■ **Supplied material**
::::
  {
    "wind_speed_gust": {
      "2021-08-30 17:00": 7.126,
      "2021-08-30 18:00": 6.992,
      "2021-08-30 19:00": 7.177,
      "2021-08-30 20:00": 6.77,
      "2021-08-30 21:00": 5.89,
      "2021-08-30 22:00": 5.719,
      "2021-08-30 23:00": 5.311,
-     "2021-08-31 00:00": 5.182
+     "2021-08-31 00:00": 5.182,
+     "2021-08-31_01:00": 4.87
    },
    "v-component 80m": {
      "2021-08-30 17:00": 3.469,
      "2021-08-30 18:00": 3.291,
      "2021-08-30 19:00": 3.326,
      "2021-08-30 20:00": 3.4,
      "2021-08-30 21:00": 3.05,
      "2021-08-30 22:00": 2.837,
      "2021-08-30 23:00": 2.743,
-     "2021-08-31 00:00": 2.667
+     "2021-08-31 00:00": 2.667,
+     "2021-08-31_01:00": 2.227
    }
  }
::::
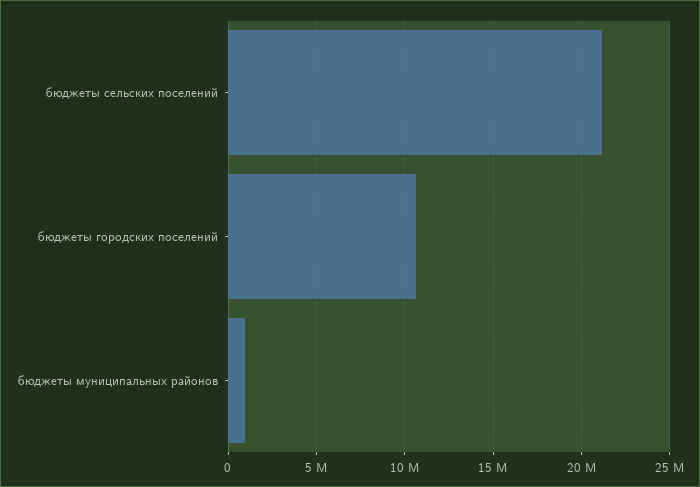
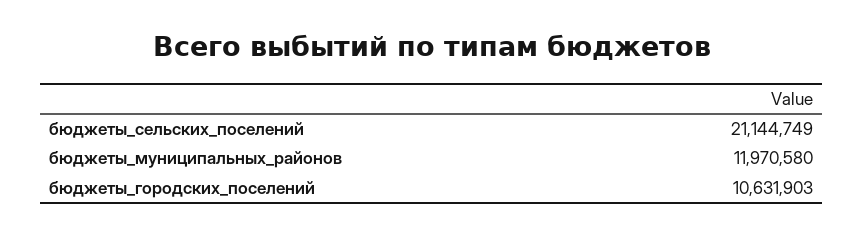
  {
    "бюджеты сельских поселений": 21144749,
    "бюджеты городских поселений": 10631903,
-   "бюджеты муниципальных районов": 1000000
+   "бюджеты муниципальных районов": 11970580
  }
::::
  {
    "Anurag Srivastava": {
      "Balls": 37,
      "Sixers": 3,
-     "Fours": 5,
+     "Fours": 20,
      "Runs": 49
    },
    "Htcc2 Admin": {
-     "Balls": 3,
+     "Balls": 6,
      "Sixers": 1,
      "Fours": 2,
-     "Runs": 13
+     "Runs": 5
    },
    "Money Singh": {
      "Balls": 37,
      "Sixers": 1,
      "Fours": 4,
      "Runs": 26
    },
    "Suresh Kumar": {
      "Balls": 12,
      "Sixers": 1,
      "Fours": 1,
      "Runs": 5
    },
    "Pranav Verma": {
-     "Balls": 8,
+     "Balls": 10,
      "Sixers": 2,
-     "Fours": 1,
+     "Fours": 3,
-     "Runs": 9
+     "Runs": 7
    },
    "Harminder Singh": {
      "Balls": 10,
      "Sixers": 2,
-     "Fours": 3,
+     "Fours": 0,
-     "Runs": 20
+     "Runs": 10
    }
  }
::::
Among the lines of the records, copy out each one that contains the word "районов".

-   "бюджеты муниципальных районов": 1000000
+   "бюджеты муниципальных районов": 11970580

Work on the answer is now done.